### [Work order]
For this exercise, copy each line of the records that contains the word "front".

+++

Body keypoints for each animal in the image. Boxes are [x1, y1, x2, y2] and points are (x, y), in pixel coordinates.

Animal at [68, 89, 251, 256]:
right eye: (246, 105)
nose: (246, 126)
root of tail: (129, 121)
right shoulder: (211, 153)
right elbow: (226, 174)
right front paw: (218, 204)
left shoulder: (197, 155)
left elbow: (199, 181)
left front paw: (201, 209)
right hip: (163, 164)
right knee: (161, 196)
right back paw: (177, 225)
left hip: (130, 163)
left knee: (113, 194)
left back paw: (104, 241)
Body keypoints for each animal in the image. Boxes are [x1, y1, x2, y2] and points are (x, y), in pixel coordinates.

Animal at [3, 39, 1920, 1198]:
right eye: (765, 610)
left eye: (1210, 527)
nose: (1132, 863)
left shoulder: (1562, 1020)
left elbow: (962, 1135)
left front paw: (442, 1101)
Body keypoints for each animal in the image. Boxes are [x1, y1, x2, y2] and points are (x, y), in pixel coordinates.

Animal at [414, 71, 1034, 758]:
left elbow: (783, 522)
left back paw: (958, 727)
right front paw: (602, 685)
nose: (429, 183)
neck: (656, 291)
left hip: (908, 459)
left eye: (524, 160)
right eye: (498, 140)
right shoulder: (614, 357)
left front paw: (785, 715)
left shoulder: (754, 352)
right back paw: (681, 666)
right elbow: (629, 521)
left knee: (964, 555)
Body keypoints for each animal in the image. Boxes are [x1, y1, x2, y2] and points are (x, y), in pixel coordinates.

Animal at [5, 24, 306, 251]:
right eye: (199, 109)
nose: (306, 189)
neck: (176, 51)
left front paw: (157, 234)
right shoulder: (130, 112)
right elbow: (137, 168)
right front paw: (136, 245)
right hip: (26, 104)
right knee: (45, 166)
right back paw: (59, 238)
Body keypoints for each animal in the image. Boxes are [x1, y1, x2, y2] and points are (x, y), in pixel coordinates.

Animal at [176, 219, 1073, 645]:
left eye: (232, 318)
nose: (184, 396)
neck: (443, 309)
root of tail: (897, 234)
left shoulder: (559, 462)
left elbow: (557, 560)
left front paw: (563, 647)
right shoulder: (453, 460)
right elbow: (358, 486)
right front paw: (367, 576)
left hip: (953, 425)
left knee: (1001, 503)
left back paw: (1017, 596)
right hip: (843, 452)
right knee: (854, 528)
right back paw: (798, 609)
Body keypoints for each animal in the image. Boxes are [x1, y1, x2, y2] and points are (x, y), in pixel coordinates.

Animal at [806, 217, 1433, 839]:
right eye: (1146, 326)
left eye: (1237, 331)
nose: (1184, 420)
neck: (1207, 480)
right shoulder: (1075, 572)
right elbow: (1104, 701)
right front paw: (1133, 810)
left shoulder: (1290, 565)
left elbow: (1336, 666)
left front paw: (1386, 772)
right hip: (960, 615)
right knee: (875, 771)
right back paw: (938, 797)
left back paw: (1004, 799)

+++

### [Reply]
right front paw: (218, 204)
left front paw: (201, 209)
left front paw: (442, 1101)
right front paw: (602, 685)
left front paw: (785, 715)
left front paw: (157, 234)
right front paw: (136, 245)
left front paw: (563, 647)
right front paw: (367, 576)
right front paw: (1133, 810)
left front paw: (1386, 772)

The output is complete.